Research on the application of search heuristics to classroom problems have successfully developed techniques to reduce cognitive load (Sweller et al. 1983) and improve instructional examples by explicitly labeling subgoals (Catrambone 1995). Analyzing films of classroom instruction found that teachers select helpful analogous problems to match student ability (Richland et al. 2004). Studies have identified how expertise enables students to organize classroom problems by common principles and solutions rather than by story content (Chi et al. 1982; Silver 1981). A meta-analysis identified when problem comparisons are most effective for improving learning (Alfieri et al. 2013).

There is also evidence to support Simon’s (1973) claim that the same information-processing framework developed for puzzles also apply to design problems. He proposed that design consists of a combination of using means/end analysis to guide search on well-structured subproblems and continually modifying the search space by retrieving from LTM new constraints, new subgoals, and new design alternatives. Decomposition of design tasks into modules is similar to forming subgoals although a difference is the incremental development in design requires return to previous modules (Goel and Pirolli 1992). Similar to the problems studied by Gestalt psychologists, design tasks often require spatial reorganization (Carroll et al. 1980). Insights in design problems, however, typically only result in progress toward the goal because of their greater complexity (Goel 2014). Both physical and structural analogies are helpful in science laboratories (Dunbar and Blanchette 2001) although a limitation of analogical reasoning in product design is that it reduces creativity when the designs are too similar to the examples (Smith et al. 1993). Creative designs can be encouraged by introducing multiple constraints (Finke 1990) and using multiple analogies (Weisberg 2009).

Most of the research on comparing instructional methods for improving problem solving has studied WSPs such as those found in mathematics and science learning (Richey and Nokes-Malach 2015). It would be beneficial in future research to also compare the impact of such standard instructional techniques as practice, worked examples, analogical comparison, and self-explanation on improving design problem solving.

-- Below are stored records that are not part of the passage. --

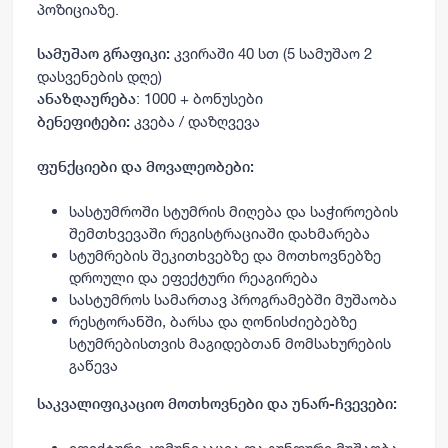
პოზიციაზე.
კვირაში 40 სთ (5 სამუშაო 2
სამუშაო გრაფიკი:
დასვენების დღე)
: 1000 + ბონუსები
ანაზღაურება
კვება / დაზღვევა
ბენეფიტები:
ფუნქციები და მოვალეობები:
სასტუმროში სტუმრის მიღება და საჭიროების
შემთხვევაში რეგისტრაციაში დახმარება
სტუმრების შეკითხვებზე და მოთხოვნებზე
დროული და ეფექტური რეაგირება
სასტუმროს სამართავ პროგრამებში მუშაობა
რესტორანში, ბარსა და ღონისძიებებზე
სტუმრებისთვის მაგიდებთან მომსახურების
გაწევა
საკვალიფიკაციო მოთხოვნები და უნარ-ჩვევები:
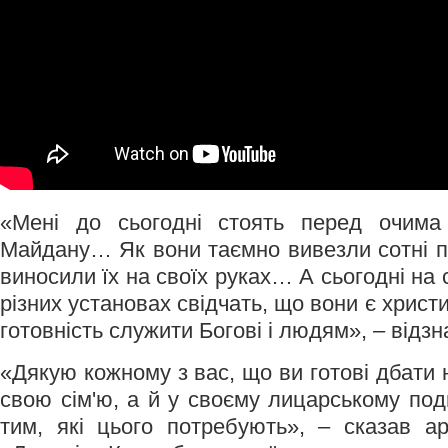
«Мені до сьогодні стоять перед очима
Майдану… Як вони таємно вивезли сотні по
виносили їх на своїх руках… А сьогодні на 
різних установах свідчать, що вони є христ
готовність служити Богові і людям», – відз
«Дякую кожному з вас, що ви готові дбати н
свою сім'ю, а й у своєму лицарському под
тим, які цього потребують», – сказав а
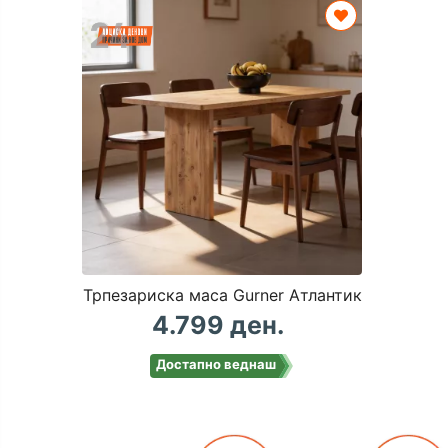
Трпезариска маса Gurner Атлантик
4.799 ден.
Достапно веднаш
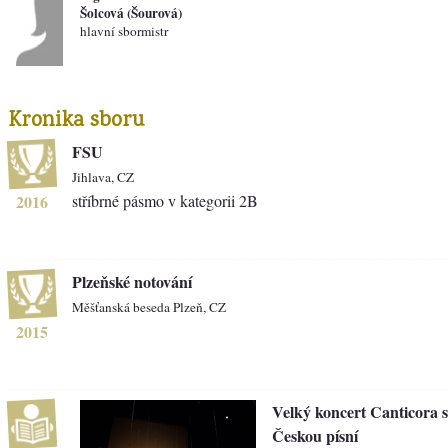
Šolcová (Šourová)
hlavní sbormistr
Kronika sboru
FSU
Jihlava, CZ
2016
stříbrné pásmo v kategorii 2B
Plzeňské notování
Měšťanská beseda Plzeň, CZ
2015
Velký koncert Canticora 
Českou písní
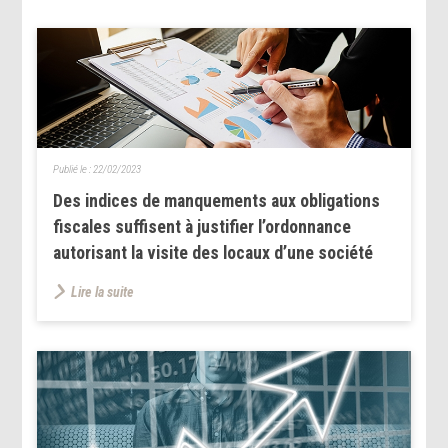
Publié le :
22/02/2023
Des indices de manquements aux obligations
fiscales suffisent à justifier l’ordonnance
autorisant la visite des locaux d’une société
Lire la suite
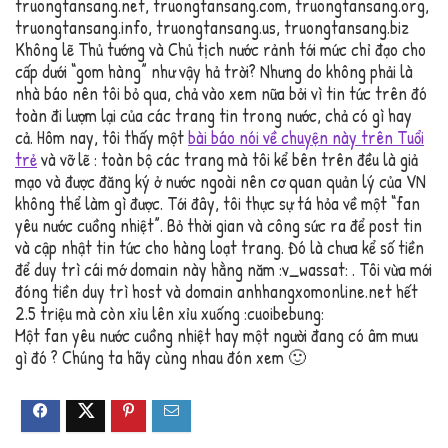
truongtansang.net, truongtansang.com, truongtansang.org,
truongtansang.info, truongtansang.us, truongtansang.biz
Không lẽ Thủ tướng và Chủ tịch nước rảnh tới mức chỉ đạo cho
cấp dưới “gom hàng” như vậy hả trời? Nhưng do không phải là
nhà báo nên tôi bỏ qua, chả vào xem nữa bởi vì tin tức trên đó
toàn đi lượm lại của các trang tin trong nước, chả có gì hay
cả. Hôm nay, tôi thấy một
bài báo nói về chuyện này trên Tuổi
trẻ
và vỡ lẽ : toàn bộ các trang mà tôi kể bên trên đều là giả
mạo và được đăng ký ở nước ngoài nên cơ quan quản lý của VN
không thể làm gì được. Tới đây, tôi thực sự tá hỏa về một “fan
yêu nước cuồng nhiệt”. Bỏ thời gian và công sức ra để post tin
và cập nhật tin tức cho hàng loạt trang. Đó là chưa kể số tiền
để duy trì cái mớ domain này hằng năm :v_wassat: . Tôi vừa mới
đóng tiền duy trì host và domain anhhangxomonline.net hết
2.5 triệu mà còn xỉu lên xỉu xuống :cuoibebung:
Một fan yêu nước cuồng nhiệt hay một người đang có âm mưu
gì đó ? Chúng ta hãy cùng nhau đón xem 🙂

My discussion of ISPs raises the question of whether some ISPs are more difficult than the ones I considered. In the same year as Simon (1973) published The structure of ill structured problems Rittel and Webber (1973) published Dilemmas in a general theory of planning. The authors argued that the society problems faced by planners are inherently different from the types of problems faced by scientists. They identified ten characteristics of planning problems such as determining the location of a freeway, adjusting a tax rate, and modifying a school curriculum. Many of these characteristics overlap with the ones identified in Table 3 for design problems (Goel and Pirolli 1992). But they also include additional ones such as every problem can be considered a symptom of another problem. Thus crime in the streets can be considered a symptom of either general moral decay, permissiveness, a lack of opportunity, or other possible causes. Attempts to solve such challenging problems would benefit from a variety of theoretical approaches. For instance, a dynamical systems approach is helpful for thinking about resolving intractable conflict (Vallacher et al. 2010).

At the most general level, all problems require a search for a solution. In their article Exploration versus exploitation in space, mind, and society a group of scientists claimed that search is a ubiquitous property of life (Hills et al. 2015). It is prevalent in animal foraging, visual search, information search, search in memory, search in problem solving, and social learning. At the top of their list of outstanding questions, the authors ask “What cognitive representations of search spaces are there, what are their features, how do we switch between them, and how might they change over time?” (Hills et al. 2015, p. 52). I hope my article makes a contribution toward answering that question for both well-structured and ill-structured problems.